Instructions for the task »
Set out everything in the items below from the line containing "mengadu, adalah mereka" down to the line containing "provinsi Papua Barat terhambat. Proses", both included, as a Markdown table with a Row column numbering each line and a Text column holding the line itself, leaving out blank lines.
--- START ---
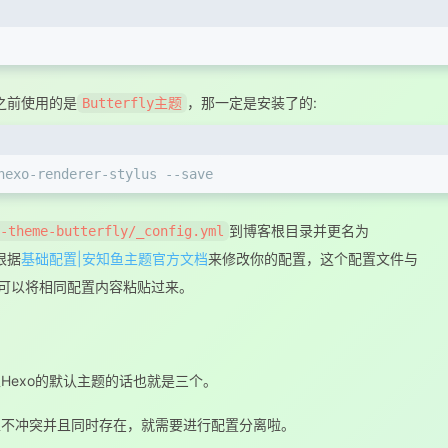
之前使用的是
，那一定是安装了的:
Butterfly主题
hexo-renderer-stylus --save
到博客根目录并更名为
-theme-butterfly/_config.yml
根据
基础配置|安知鱼主题官方文档
来修改你的配置，这个配置文件与
可以将相同配置内容粘贴过来。
Hexo的默认主题的话也就是三个。
互不冲突并且同时存在，就需要进行配置分离啦。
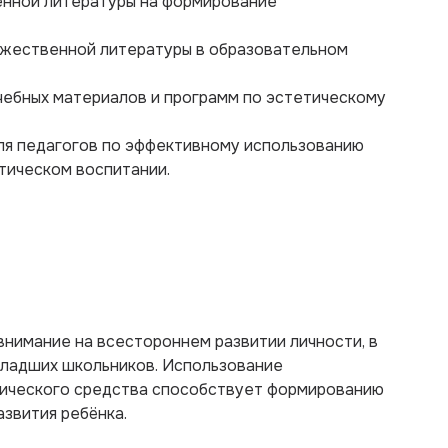
енной литературы на формирование
ожественной литературы в образовательном
чебных материалов и программ по эстетическому
ля педагогов по эффективному использованию
тическом воспитании.
нимание на всестороннем развитии личности, в
младших школьников. Использование
гического средства способствует формированию
азвития ребёнка.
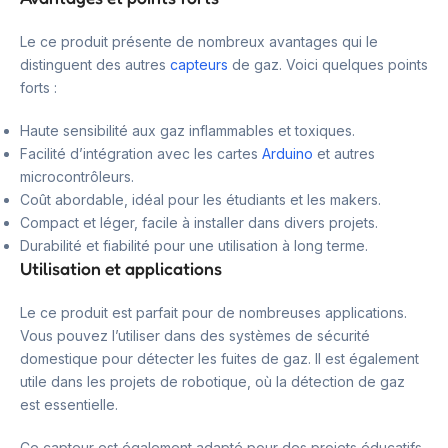
Le ce produit présente de nombreux avantages qui le
distinguent des autres
capteurs
de gaz. Voici quelques points
forts :
Haute sensibilité aux gaz inflammables et toxiques.
Facilité d’intégration avec les cartes
Arduino
et autres
microcontrôleurs.
Coût abordable, idéal pour les étudiants et les makers.
Compact et léger, facile à installer dans divers projets.
Durabilité et fiabilité pour une utilisation à long terme.
Utilisation et applications
Le ce produit est parfait pour de nombreuses applications.
Vous pouvez l’utiliser dans des systèmes de sécurité
domestique pour détecter les fuites de gaz. Il est également
utile dans les projets de robotique, où la détection de gaz
est essentielle.
Ce capteur est également adapté pour des projets éducatifs,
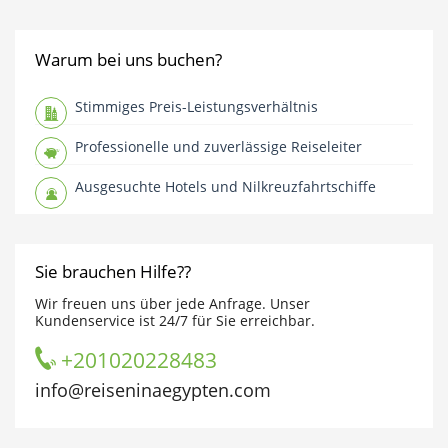
Warum bei uns buchen?
Stimmiges Preis-Leistungsverhältnis
Professionelle und zuverlässige Reiseleiter
Ausgesuchte Hotels und Nilkreuzfahrtschiffe
Sie brauchen Hilfe??
Wir freuen uns über jede Anfrage. Unser
Kundenservice ist 24/7 für Sie erreichbar.
+201020228483
info@reiseninaegypten.com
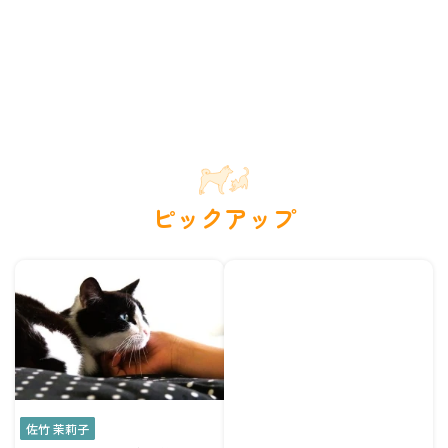
ピックアップ
佐竹 茉莉子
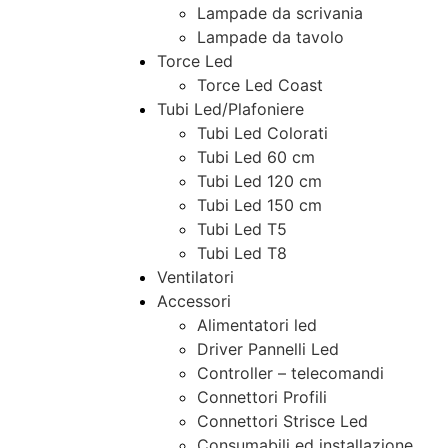
Lampade da scrivania
Lampade da tavolo
Torce Led
Torce Led Coast
Tubi Led/Plafoniere
Tubi Led Colorati
Tubi Led 60 cm
Tubi Led 120 cm
Tubi Led 150 cm
Tubi Led T5
Tubi Led T8
Ventilatori
Accessori
Alimentatori led
Driver Pannelli Led
Controller – telecomandi
Connettori Profili
Connettori Strisce Led
Consumabili ed installazione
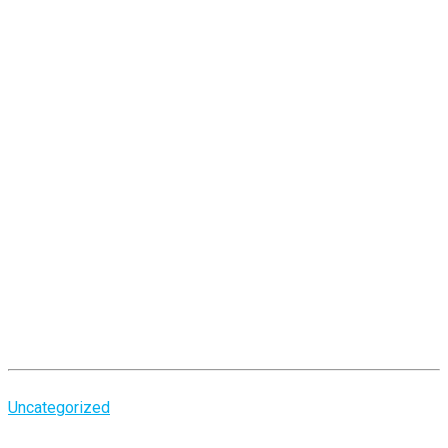
Uncategorized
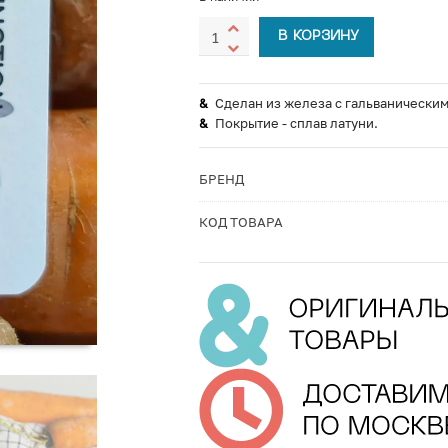
В КОРЗИНУ
Сделан из железа с гальванически
Покрытие - сплав латуни.
БРЕНД
КОД ТОВАРА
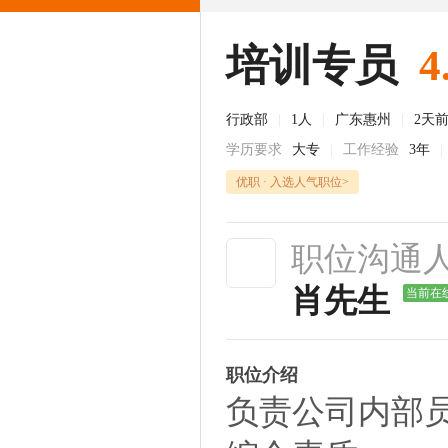
培训专员
4
行政部
|
1人
|
广东惠州
|
2天
学历要求
大专
|
工作经验
3年
|
优职 · 入选人气职位>
职位沟通
肖先生
当前在
职位介绍
负责公司内部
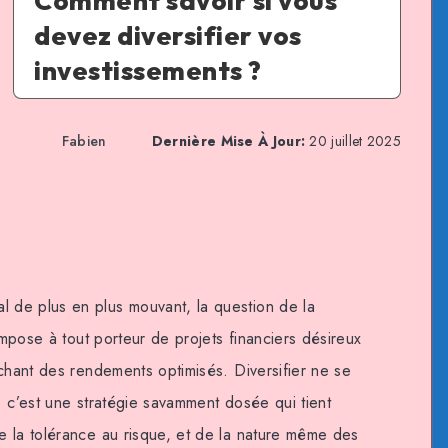
Comment savoir si vous
devez diversifier vos
investissements ?
Fabien
Dernière Mise À Jour:
20 juillet 2025
de plus en plus mouvant, la question de la
impose à tout porteur de projets financiers désireux
rchant des rendements optimisés. Diversifier ne se
 ; c’est une stratégie savamment dosée qui tient
 la tolérance au risque, et de la nature même des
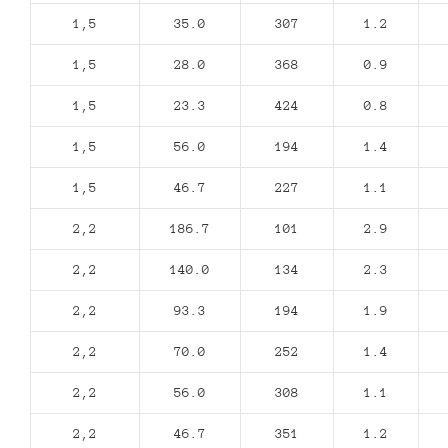
1,5
35.0
307
1.2
1,5
28.0
368
0.9
1,5
23.3
424
0.8
1,5
56.0
194
1.4
1,5
46.7
227
1.1
2,2
186.7
101
2.9
2,2
140.0
134
2.3
2,2
93.3
194
1.9
2,2
70.0
252
1.4
2,2
56.0
308
1.1
2,2
46.7
351
1.2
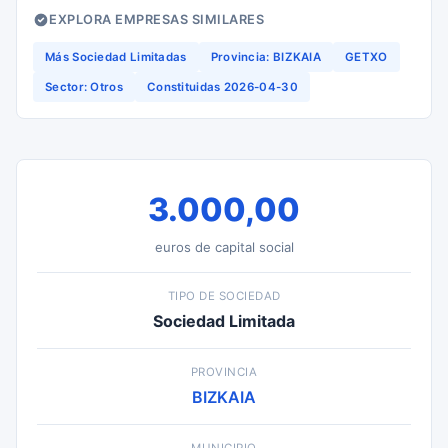
EXPLORA EMPRESAS SIMILARES
Más Sociedad Limitadas
Provincia: BIZKAIA
GETXO
Sector: Otros
Constituidas 2026-04-30
3.000,00
euros de capital social
TIPO DE SOCIEDAD
Sociedad Limitada
PROVINCIA
BIZKAIA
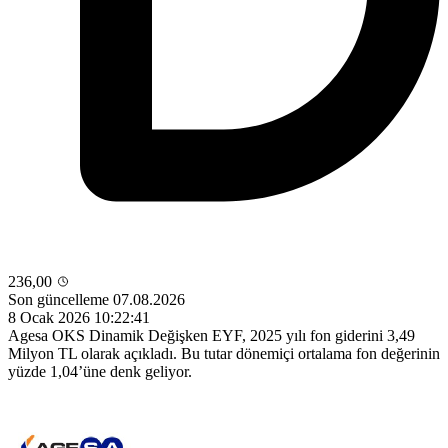
236,00
Son güncelleme 07.08.2026
8 Ocak 2026 10:22:41
Agesa OKS Dinamik Değişken EYF, 2025 yılı fon giderini 3,49
Milyon TL olarak açıkladı. Bu tutar dönemiçi ortalama fon değerinin
yüzde 1,04’üne denk geliyor.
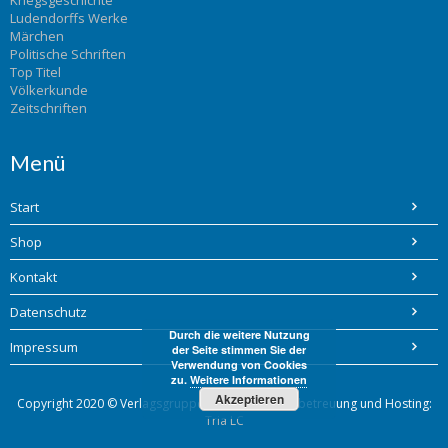
Ludendorffs Werke
Märchen
Politische Schriften
Top Titel
Völkerkunde
Zeitschriften
Menü
Start
Shop
Kontakt
Datenschutz
Durch die weitere Nutzung
Impressum
der Seite stimmen Sie der
Verwendung von Cookies
zu.
Weitere Informationen
Akzeptieren
Copyright 2020 © Verlagsgruppe Bohlinger / Webbetreuung und Hosting:
Tria LC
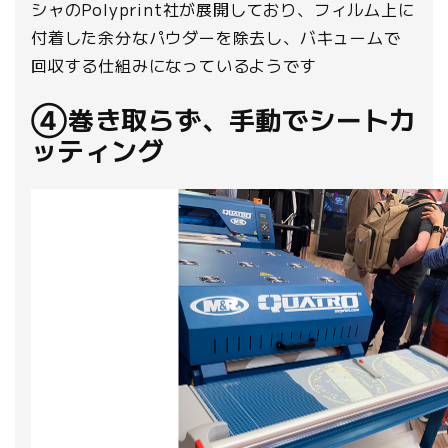
シャのPolyprint社が展開しており、フィルム上に
付着した余分なパウダーを除去し、バキュームで
回収する仕組みになっているようです
④巻き取らず、手動でシートカ
ッティング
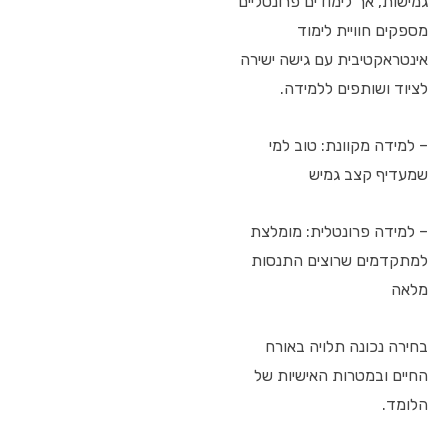
גמישות, אך לימודים פרונטליים
מספקים חוויית לימוד
אינטראקטיבית עם גישה ישירה
לציוד ושותפים ללמידה.
– למידה מקוונת: טוב למי
שמעדיף קצב גמיש
– למידה פרונטלית: מומלצת
למתקדמים שרוצים התנסות
מלאה
בחירה נכונה תלויה באורח
החיים ובמטרות האישיות של
הלומד.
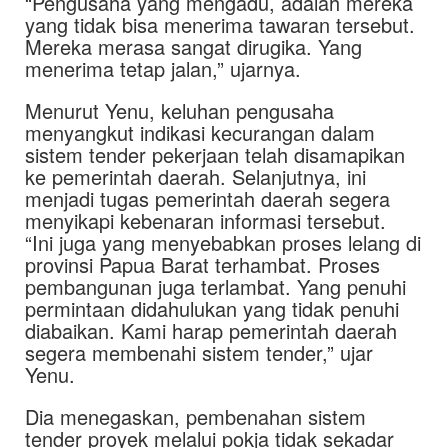
“Pengusaha yang mengadu, adalah mereka
yang tidak bisa menerima tawaran tersebut.
Mereka merasa sangat dirugika. Yang
menerima tetap jalan,” ujarnya.
Menurut Yenu, keluhan pengusaha
menyangkut indikasi kecurangan dalam
sistem tender pekerjaan telah disamapikan
ke pemerintah daerah. Selanjutnya, ini
menjadi tugas pemerintah daerah segera
menyikapi kebenaran informasi tersebut.
“Ini juga yang menyebabkan proses lelang di
provinsi Papua Barat terhambat. Proses
pembangunan juga terlambat. Yang penuhi
permintaan didahulukan yang tidak penuhi
diabaikan. Kami harap pemerintah daerah
segera membenahi sistem tender,” ujar
Yenu.
Dia menegaskan, pembenahan sistem
tender proyek melalui pokja tidak sekadar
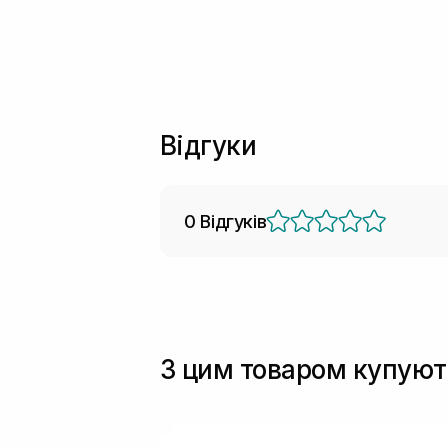
Відгуки
0 Відгуків
З цим товаром купуют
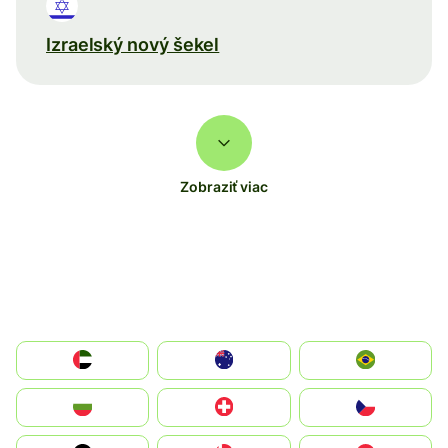
Izraelský nový šekel
Zobraziť viac
الإمارات العربية المتحدة
Australia
Brazil
България
Switzerland
Czechia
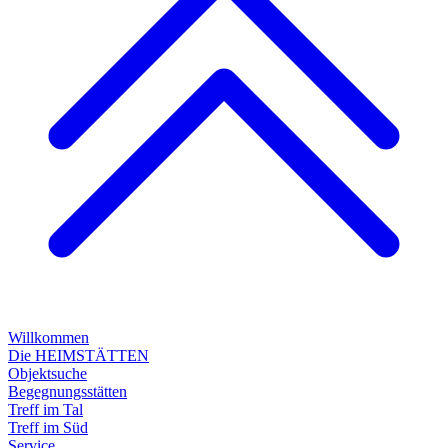
Willkommen
Die HEIMSTÄTTEN
Objektsuche
Begegnungsstätten
Treff im Tal
Treff im Süd
Service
--- END ---
Response box »
| Row | Text |
|---|---|
| 1 | “Pengusaha yang mengadu, adalah mereka |
| 2 | yang tidak bisa menerima tawaran tersebut. |
| 3 | Mereka merasa sangat dirugika. Yang |
| 4 | menerima tetap jalan,” ujarnya. |
| 5 | Menurut Yenu, keluhan pengusaha |
| 6 | menyangkut indikasi kecurangan dalam |
| 7 | sistem tender pekerjaan telah disamapikan |
| 8 | ke pemerintah daerah. Selanjutnya, ini |
| 9 | menjadi tugas pemerintah daerah segera |
| 10 | menyikapi kebenaran informasi tersebut. |
| 11 | “Ini juga yang menyebabkan proses lelang di |
| 12 | provinsi Papua Barat terhambat. Proses |